According to officials at the Industry Ministry, the review from Act-Geo reported that the buried amount of natural resources could be somewhere between 3.5 billion and 14 billion barrels.

“From now, it’s a stage where we move onto exploration drilling that can confirm whether the oil and gas actually exist and how much is reserved,” Yoon said in a briefing at the presidential office in Seoul.

“We have to drill at least five boreholes, each costing over 100 billion won ($73 million). Top global energy development companies are already showing interest.”

The president added that the first borehole project will begin at the end of this year and the results are expected to be announced by the first half of next year.

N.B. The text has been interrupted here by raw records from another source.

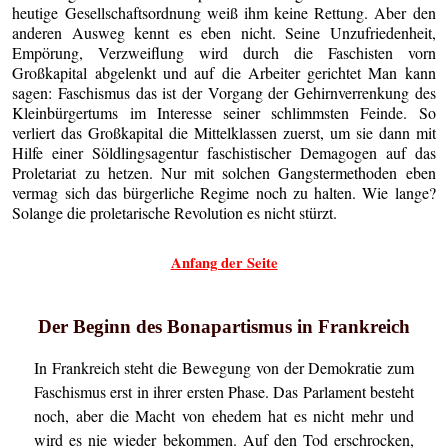
heutige Gesellschaftsordnung weiß ihm keine Rettung. Aber den
anderen Ausweg kennt es eben nicht. Seine Unzufriedenheit,
Empörung, Verzweiflung wird durch die Faschisten vorn
Großkapital abgelenkt und auf die Arbeiter gerichtet Man kann
sagen: Faschismus das ist der Vorgang der Gehirnverrenkung des
Kleinbürgertums im Interesse seiner schlimmsten Feinde. So
verliert das Großkapital die Mittelklassen zuerst, um sie dann mit
Hilfe einer Söldlingsagentur faschistischer Demagogen auf das
Proletariat zu hetzen. Nur mit solchen Gangstermethoden eben
vermag sich das bürgerliche Regime noch zu halten. Wie lange?
Solange die proletarische Revolution es nicht stürzt.
Anfang der Seite
Der Beginn des Bonapartismus in Frankreich
In Frankreich steht die Bewegung von der Demokratie zum
Faschismus erst in ihrer ersten Phase. Das Parlament besteht
noch, aber die Macht von ehedem hat es nicht mehr und
wird es nie wieder bekommen. Auf den Tod erschrocken,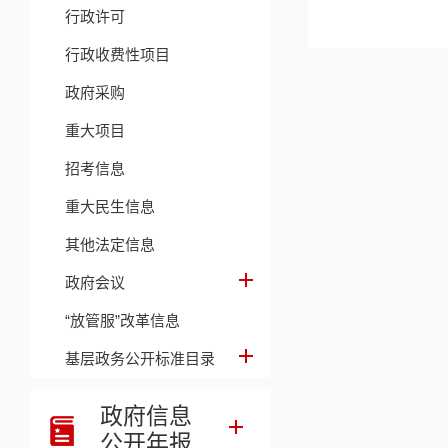
行政许可
行政收费性项目
政府采购
重大项目
招考信息
重大民生信息
其他法定信息
政府会议
“放管服”改革信息
基层政务公开标准目录
政府信息
公开年报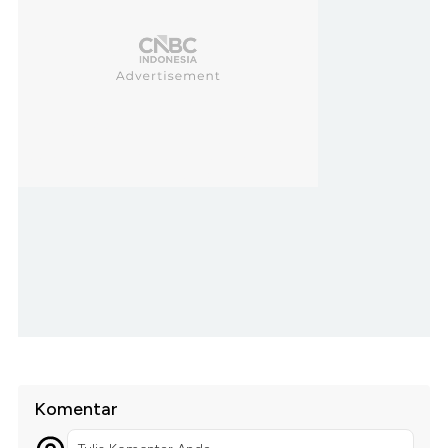
Komentar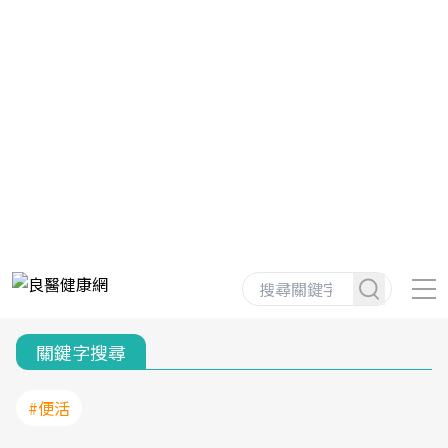
關鍵字搜尋
#便活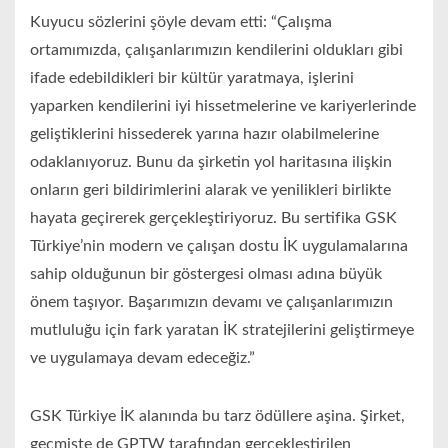
Kuyucu sözlerini şöyle devam etti: “Çalışma
ortamımızda, çalışanlarımızın kendilerini oldukları gibi
ifade edebildikleri bir kültür yaratmaya, işlerini
yaparken kendilerini iyi hissetmelerine ve kariyerlerinde
geliştiklerini hissederek yarına hazır olabilmelerine
odaklanıyoruz. Bunu da şirketin yol haritasına ilişkin
onların geri bildirimlerini alarak ve yenilikleri birlikte
hayata geçirerek gerçekleştiriyoruz. Bu sertifika GSK
Türkiye’nin modern ve çalışan dostu İK uygulamalarına
sahip olduğunun bir göstergesi olması adına büyük
önem taşıyor. Başarımızın devamı ve çalışanlarımızın
mutluluğu için fark yaratan İK stratejilerini geliştirmeye
ve uygulamaya devam edeceğiz.”
GSK Türkiye İK alanında bu tarz ödüllere aşina. Şirket,
geçmişte de GPTW tarafından gerçekleştirilen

Industry Minister Ahn Duck-geun told reporters that if the deposits are confirmed, the government expects to begin the construction of commercial drilling facilities between 2027 and 2028, which would be on pace to allow commercial development of the site in 2035, adding that it is difficult to pinpoint any timelines because the reserves must be checked first.

“In terms of potential amount, there is an enormous amount and we estimate that one-fourth of it is oil and three-quarters is gas,” said Ahn, noting that it could be the largest reserve in the world among deposits found in the deep sea, or over 600 meters below water.

Asked about the total cost of exploration drilling, Ahn refrained from giving a fixed figure due to remaining uncertainties, but mentioned that the previous cost of developing a gas field that had 45 million barrels of gas was about 1.2 trillion won.

Korea discovered its first gas field in the East Sea in 1998. The Korea National Oil Corp. began the commercial production of the gas field between 2004 and 2010, posting a revenue of 2.6 trillion won during the period.

For the maximum value of the deposit, Ahn said it could be worth over five times Samsung Electronics’ market capitalization, which equaled 452 trillion won at Monday's closing. That would be roughly $1.6 trillion.

The shares of numerous companies in the gas and oil sectors jumped on the news of the massive natural resource prospects in the East Sea. The stocks of the Korea National Oil Corp., Daesung Energy, Dongyang Steel Pipe and Korea Gas Corp. hit the upper limit for prices, with nearly 30 percent hikes from the previous trading day.

Pro-environmental civic groups criticized the Yoon administration's exploration drilling decision. The climate activists pointed out that it would be impossible for Korea to achieve carbon neutrality by 2050 if the boreholes get going after 2035, as they could produce for about 30 years, citing the International Energy Agency's advice to prohibit oil and gas development after 2021 for the goal of carbon neutrality in 2050.